> _Problems_:
(1) From the college football excerpt, list every player named as a first-round NFL Draft pick.
(2) Pick up the college football excerpt after its final line and carry it forward.

Sept. 2: Oklahoma 55, UTEP 14 (Norman, OK)
Sept. 9: Oklahoma 45, Arkansas State 7 (Norman, OK)
Sept. 23: Oklahoma 42, Rice 17 (Norman, OK)
Sept. 30: Oklahoma 34, Kansas 16 (Norman, OK)
Oct. 7: Oklahoma 63, (#11) Texas 14 (Dallas, TX)
Oct. 14: Oklahoma 41, (#2) Kansas State 31 (Manhattan, KS)
Oct. 28: Oklahoma 31, (#3) Nebraska 14 (Norman, OK)
Nov. 4: Oklahoma 56, Baylor 7 (Waco, TX)
Nov. 11: Oklahoma 35, (#23) Texas A&M 31 (College Station, TX)
Nov. 18: Oklahoma 27, Texas Tech 13 (Norman, OK)
Nov. 25: Oklahoma 12, Oklahoma State 7 (Stillwater, OK)
Dec. 2: Oklahoma 27, (#8) Kansas State 24 (Big 12 Championship – Kansas City, MO)
Jan. 3: Oklahoma 13, (#3) Florida State 2 (Orange Bowl, National Championship)

7. Tennessee Volunteers, 1998 (13-0, 8-0)
Head Coach: Phillip Fulmer
Key Stats: This team put 11 players into the first or second round of the NFL Draft; Peerless Price is second all-time in BCS bowls with 242 all-purpose yards in the Fiesta Bowl, his 49.8 yards per catch is a BCS title game record.
Award Winners: Phillip Fulmer (AP National Coach of the Year), Peerless Price (Fiesta Bowl MVP), David Cutcliffe (Broyles)
“First Day” NFL Draft Picks: Al Wilson (1st, 1999), Peerless Price (2nd, 1999), Jamal Lewis (1st, 2000), Shaun Ellis (1st, 2000), Raynoch Thompson (2nd, 2000), Chad Clifton (2nd, 2000), Dwayne Goodrich (2nd, 2000), Casey Coleman (2nd, 2000), Deon Grant (2nd, 2000), Travis Henry (2nd, 2001), John Henderson (1st, 2002)

> _Provided records_:
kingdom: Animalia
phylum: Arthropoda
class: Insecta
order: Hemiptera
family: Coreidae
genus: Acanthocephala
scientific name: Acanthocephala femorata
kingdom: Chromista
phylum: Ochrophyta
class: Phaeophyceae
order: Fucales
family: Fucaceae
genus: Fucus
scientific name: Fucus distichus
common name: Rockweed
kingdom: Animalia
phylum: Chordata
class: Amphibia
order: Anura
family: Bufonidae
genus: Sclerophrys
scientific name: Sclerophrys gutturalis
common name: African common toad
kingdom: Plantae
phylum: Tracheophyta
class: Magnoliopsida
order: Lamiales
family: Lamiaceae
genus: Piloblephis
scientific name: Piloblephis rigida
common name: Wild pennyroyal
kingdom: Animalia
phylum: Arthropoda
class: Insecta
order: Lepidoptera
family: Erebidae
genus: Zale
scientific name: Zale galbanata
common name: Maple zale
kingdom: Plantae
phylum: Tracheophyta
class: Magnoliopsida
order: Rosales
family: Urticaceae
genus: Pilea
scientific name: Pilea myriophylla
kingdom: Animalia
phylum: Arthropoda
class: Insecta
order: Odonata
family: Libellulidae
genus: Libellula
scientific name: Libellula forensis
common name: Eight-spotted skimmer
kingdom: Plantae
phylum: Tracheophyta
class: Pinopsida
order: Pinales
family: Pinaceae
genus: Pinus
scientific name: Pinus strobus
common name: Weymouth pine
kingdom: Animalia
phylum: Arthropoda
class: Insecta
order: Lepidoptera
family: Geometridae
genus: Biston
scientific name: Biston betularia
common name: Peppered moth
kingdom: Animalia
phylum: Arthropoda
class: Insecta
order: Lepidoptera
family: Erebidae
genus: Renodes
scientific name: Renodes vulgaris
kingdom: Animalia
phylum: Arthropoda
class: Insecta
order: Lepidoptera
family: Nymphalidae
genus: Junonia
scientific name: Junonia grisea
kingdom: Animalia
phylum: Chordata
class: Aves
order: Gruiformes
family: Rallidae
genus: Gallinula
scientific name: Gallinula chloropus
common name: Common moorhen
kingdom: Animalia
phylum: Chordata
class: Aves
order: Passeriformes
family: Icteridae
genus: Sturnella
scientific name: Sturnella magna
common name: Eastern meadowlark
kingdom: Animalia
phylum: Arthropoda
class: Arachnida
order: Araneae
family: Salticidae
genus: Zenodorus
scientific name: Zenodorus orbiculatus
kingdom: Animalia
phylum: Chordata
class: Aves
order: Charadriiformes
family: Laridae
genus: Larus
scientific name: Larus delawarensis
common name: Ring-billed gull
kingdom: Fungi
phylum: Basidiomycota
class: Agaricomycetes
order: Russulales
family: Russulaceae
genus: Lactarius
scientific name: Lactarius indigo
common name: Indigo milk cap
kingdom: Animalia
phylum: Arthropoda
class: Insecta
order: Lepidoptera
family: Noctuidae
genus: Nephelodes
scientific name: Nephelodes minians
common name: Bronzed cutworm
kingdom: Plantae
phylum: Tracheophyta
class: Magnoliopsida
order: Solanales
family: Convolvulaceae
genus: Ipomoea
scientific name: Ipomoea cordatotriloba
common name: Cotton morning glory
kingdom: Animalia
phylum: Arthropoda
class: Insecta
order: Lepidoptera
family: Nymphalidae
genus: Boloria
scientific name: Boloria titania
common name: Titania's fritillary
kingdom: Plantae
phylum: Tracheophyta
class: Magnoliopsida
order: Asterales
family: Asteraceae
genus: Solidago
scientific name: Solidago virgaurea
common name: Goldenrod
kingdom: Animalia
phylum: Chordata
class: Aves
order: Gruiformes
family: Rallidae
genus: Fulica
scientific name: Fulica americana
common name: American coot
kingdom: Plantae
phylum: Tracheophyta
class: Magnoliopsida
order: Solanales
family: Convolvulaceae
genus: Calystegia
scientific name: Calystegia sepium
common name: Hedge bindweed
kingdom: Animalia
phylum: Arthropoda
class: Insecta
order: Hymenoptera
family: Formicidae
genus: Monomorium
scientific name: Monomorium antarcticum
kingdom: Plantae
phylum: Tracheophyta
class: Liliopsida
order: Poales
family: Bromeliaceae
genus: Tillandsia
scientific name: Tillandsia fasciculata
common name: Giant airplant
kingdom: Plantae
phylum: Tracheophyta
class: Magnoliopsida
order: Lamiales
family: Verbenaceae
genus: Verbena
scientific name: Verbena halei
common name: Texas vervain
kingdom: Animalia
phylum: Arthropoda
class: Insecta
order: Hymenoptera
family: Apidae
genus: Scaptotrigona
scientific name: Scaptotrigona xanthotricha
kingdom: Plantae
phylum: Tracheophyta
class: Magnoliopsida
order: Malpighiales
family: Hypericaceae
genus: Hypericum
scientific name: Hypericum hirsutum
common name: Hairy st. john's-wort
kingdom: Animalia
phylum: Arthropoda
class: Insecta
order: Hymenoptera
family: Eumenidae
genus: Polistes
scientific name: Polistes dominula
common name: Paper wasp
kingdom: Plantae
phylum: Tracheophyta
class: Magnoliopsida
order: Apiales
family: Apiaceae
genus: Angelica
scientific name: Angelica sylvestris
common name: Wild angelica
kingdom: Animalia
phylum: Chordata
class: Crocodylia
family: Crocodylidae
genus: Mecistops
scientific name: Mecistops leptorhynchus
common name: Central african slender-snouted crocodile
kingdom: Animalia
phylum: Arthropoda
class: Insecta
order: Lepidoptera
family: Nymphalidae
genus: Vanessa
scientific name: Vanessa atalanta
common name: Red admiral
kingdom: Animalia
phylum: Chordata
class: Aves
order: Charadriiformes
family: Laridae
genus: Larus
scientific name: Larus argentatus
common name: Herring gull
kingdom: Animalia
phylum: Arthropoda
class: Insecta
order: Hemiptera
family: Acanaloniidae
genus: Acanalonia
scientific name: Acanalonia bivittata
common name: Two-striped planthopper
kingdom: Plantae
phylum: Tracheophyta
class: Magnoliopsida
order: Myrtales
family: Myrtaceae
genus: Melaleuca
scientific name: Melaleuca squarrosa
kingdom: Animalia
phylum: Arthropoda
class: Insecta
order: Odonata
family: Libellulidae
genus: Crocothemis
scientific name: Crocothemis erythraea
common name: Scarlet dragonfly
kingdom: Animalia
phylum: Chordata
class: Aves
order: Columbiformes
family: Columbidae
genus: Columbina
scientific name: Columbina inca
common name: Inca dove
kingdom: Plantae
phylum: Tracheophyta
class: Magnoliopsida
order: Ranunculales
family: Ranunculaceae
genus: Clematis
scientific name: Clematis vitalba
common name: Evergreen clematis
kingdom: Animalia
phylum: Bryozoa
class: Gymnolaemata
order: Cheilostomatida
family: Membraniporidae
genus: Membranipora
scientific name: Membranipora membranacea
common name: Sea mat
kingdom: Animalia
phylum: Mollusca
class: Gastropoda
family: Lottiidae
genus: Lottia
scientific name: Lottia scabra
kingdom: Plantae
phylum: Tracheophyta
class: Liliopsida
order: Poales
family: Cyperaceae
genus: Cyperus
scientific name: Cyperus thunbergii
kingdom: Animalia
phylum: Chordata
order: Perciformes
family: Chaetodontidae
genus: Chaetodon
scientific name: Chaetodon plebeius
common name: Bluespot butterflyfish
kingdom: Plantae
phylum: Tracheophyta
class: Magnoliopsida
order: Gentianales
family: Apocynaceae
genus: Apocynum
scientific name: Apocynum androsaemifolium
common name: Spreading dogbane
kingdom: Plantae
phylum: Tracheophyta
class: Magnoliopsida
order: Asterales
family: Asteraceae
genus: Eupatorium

> _Answers for this exercise_:
(1) Al Wilson, Jamal Lewis, Shaun Ellis, John Henderson

(2)
In Year 1 A.P. (after Peyton), the Vols put together their greatest season in nearly five decades. Tee Martin stepped in at quarterback, and aided by a monster backfield that included Travis Henry, Jamal Lewis, Travis Stephens and Shawn Bryson, led the Vols past six ranked opponents for Tennessee’s sixth national championship. The defense held nine of its 13 opponents to 18 points or less. Despite a BCS record 199 yards receiving (242 all-purpose yards) and the game-winning 79-yard touchdown for game MVP Peerless Price, the most important and memorable moment from the 1998 title run involved a stumbling Razorback. Late in the Arkansas game, Tennessee was all but beaten until Billy Ratliff forced guard Brandon Burlsworth into quarterback Clint Stoerner, who gently and inexplicably “placed” the football on the ground. The Vols used a Henry touchdown run in the final seconds to seal the comeback from a 21-3 deficit and the eventual national championship.

1998 Schedule:

Sept. 5: Tennessee 34, (#17) Syracuse 33 (Syracuse, NY)
Sept. 19: Tennessee 20, (#2) Florida 17 (Knoxville, TN)
Sept. 26: Tennessee 42, Houston 7 (Knoxville, TN)
Oct. 3: Tennessee 17, Auburn 9 (Auburn, AL)
Oct. 10: Tennessee 22, (#7) Georgia 3 (Athens, GA)
Oct. 24: Tennessee 35, Alabama 18 (Knoxville, TN)
Oct. 31: Tennessee 49, South Carolina 14 (Columbia, SC)
Nov. 7: Tennessee 37, UAB 13 (Knoxville, TN)
Nov. 14: Tennessee 28, (#10) Arkansas 24 (Knoxville, TN)
Nov. 21: Tennessee 59, Kentucky 21 (Knoxville, TN)
Nov. 28: Tennessee 41, Vanderbilt 0 (Nashville, TN)
Dec. 5: Tennessee 24, (#23) Mississippi State 14 (Atlanta, GA)
Jan. 4: Tennessee 23, (#2) Florida State 16 (Tempe, AZ, Fiesta Bowl)

8. Florida Gators, 2008 (13-1, 7-1)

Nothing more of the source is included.